S’agissant de la discipline scolaire, elle a insisté sur le rôle central des familles. Dr Elisabeth Shérif a précisé que la mission principale de l’école est d’instruire, tandis que l’éducation morale relève d’abord de la responsabilité des parents. Elle a d’ailleurs invité les instructeurs et les parents d’élèves à collaborer pour assurer un encadrement efficace des enfants. Elle appelle ainsi à une meilleure collaboration entre l’école et les parents afin d’assurer un encadrement efficace des enfants.

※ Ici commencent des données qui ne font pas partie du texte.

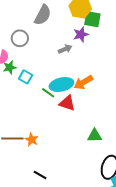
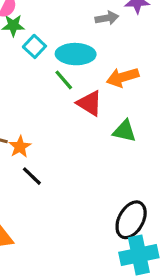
cyan ellipse: (61, 84) -> (76, 54), moved
green triangle: (95, 136) -> (124, 131), moved
black line: (40, 175) -> (32, 176), moved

« Je réaffirme mon engagement en faveur de la restauration de l’autorité de l’enseignant car ces derniers demeurent les principaux artisans de la formation des futures générations et méritent plus de considération. C’est dans cette perspective que mon département ministériel a renforcé le dialogue avec les syndicats et investi dans la formation continue du personnel éducatif ». A ce titre, a-t-elle affirmé, des dizaines de milliers d’enseignants ont déjà bénéficié de formations à travers les Centres d’animation pédagogique et d’autres dispositifs spécialisés. Pour la ministre, un enseignant bien formé, compétent et valorisé constitue la meilleure garantie d’une éducation de qualité.
Aussi, a fait savoir Dr Elisabeth Shérif, le gouvernement œuvre pour la promotion des sciences. Face à la baisse du nombre d’élèves orientés vers les filières scientifiques, les autorités ont créé le Collège scientifique de Niamey, dont les premiers résultats sont jugés très satisfaisants. Cette expérience est progressivement étendue à d’autres régions du pays afin de former des compétences dont le Niger a besoin pour son développement. En outre, la ministre a souligné l’importance du numérique dans la modernisation du système éducatif. Elle a relevé que des équipements informatiques ont été déployés dans les écoles normales et les structures d’encadrement pédagogique. Des bibliothèques numériques et des plateformes éducatives sont également développées afin de faciliter l’accès au savoir et d’améliorer la formation des enseignants. A travers ces réformes, la ministre de l’Education Nationale, de l’Alphabétisation et de la Promotion des Langues affirme sa volonté de bâtir une école plus performante et davantage adaptée aux réalités du pays.
Malgré l’ampleur des défis, elle se montre confiante quant à la capacité du système éducatif nigérien à se redresser grâce à l’engagement des enseignants, des familles, des partenaires et des autorités.